PROFIT INCREASE BUT ROOM FOR IMPROVEMENT FOR CARDNO
Written on the 19 August 2014
CARDNO Limited (ASX:CDD) has posted a full year profit of $78.1 million, in the face of challenging international market conditions.
Net profit after tax was 0.6 per cent higher than FY13, with a 2.7 per cent increase in earnings before interest, tax, depreciation and amortisation (EBITDA) to $141.7 million.
Severe weather conditions in the US and mining slowdown in Australia adversely impacted the infrastructure and environmental firm’s key projects.
Chairman John Marlay says although the result is marginally higher, Cardno will focus on strengthening its financial position in FY15.
“During FY14 we experienced lower than expected levels of organic revenue growth and reduced EBITDA margins,” Marlay says.
“While we are not satisfied with this level of performance, we endorse efforts taken by management to deliver this result and to better position us for improved performance.”
The decline was partially offset by the recent acquisitions of Cardno Haynes Whaley and Cardno PPI, as well as streamlined operations and the closure of 17 surplus offices.
CEO Michael Renshaw (pictured) says conditions are expected to improve in the second half of FY15, as economic activity in the US improves.
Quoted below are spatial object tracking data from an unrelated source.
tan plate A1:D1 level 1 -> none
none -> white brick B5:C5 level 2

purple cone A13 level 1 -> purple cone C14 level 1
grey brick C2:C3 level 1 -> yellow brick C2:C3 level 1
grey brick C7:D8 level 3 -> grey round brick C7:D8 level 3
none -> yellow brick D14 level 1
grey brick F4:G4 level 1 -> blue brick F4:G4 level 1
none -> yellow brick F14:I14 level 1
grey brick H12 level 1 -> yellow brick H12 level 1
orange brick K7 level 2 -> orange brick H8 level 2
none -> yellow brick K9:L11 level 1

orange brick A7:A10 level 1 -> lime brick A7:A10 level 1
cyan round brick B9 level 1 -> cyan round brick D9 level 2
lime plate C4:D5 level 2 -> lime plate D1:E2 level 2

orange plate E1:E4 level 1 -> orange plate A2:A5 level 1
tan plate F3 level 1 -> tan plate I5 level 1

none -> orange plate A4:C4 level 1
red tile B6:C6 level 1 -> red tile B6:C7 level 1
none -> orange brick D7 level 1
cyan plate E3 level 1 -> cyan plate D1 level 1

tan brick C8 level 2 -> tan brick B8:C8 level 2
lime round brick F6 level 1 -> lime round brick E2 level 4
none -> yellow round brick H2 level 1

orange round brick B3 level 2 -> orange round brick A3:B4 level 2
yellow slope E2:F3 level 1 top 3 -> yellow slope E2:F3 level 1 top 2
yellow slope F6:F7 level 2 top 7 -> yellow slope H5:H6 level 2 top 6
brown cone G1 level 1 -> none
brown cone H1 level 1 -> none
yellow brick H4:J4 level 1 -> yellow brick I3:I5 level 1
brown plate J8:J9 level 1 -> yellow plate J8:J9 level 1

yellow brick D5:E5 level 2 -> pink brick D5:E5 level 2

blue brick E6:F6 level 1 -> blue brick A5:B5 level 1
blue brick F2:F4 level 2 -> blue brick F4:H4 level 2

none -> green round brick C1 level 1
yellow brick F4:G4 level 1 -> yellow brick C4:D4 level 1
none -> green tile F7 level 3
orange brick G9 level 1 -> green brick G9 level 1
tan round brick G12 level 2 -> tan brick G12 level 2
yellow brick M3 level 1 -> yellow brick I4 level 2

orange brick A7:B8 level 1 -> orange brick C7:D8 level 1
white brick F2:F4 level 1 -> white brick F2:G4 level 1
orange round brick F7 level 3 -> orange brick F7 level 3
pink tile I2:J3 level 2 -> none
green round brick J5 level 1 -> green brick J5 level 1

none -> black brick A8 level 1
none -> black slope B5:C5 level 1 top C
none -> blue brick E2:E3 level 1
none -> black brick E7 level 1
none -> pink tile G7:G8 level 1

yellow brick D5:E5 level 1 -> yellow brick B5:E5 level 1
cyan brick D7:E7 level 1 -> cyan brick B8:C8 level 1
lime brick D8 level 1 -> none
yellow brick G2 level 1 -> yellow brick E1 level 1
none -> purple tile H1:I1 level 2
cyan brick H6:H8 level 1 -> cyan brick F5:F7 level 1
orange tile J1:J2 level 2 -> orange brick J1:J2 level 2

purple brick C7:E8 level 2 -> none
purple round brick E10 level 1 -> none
“Our teams are focused on organic revenue growth and on improved operational efficiency,” Renshaw says.
“Overall we expect improved performance in FY15.”
Renshaw says the Australian and New Zealand markets remain challenged with a gap between reduced resources investment and increased spend on government infrastructure and private sector development.
The full year dividend of 36 cents per share has been maintained, with a final fully franked dividend of 17 cents to be paid on October 10.
The announcement follows Cardno’s successful closure of its initial US$150 million private placement note offering yesterday.
The transaction is divided between US$50 million with a seven year term and US$100 million with a 10 year term.
The offering will diversify the company’s funding sources and extend its maturity profile with a better value, compared to existing debt facilities.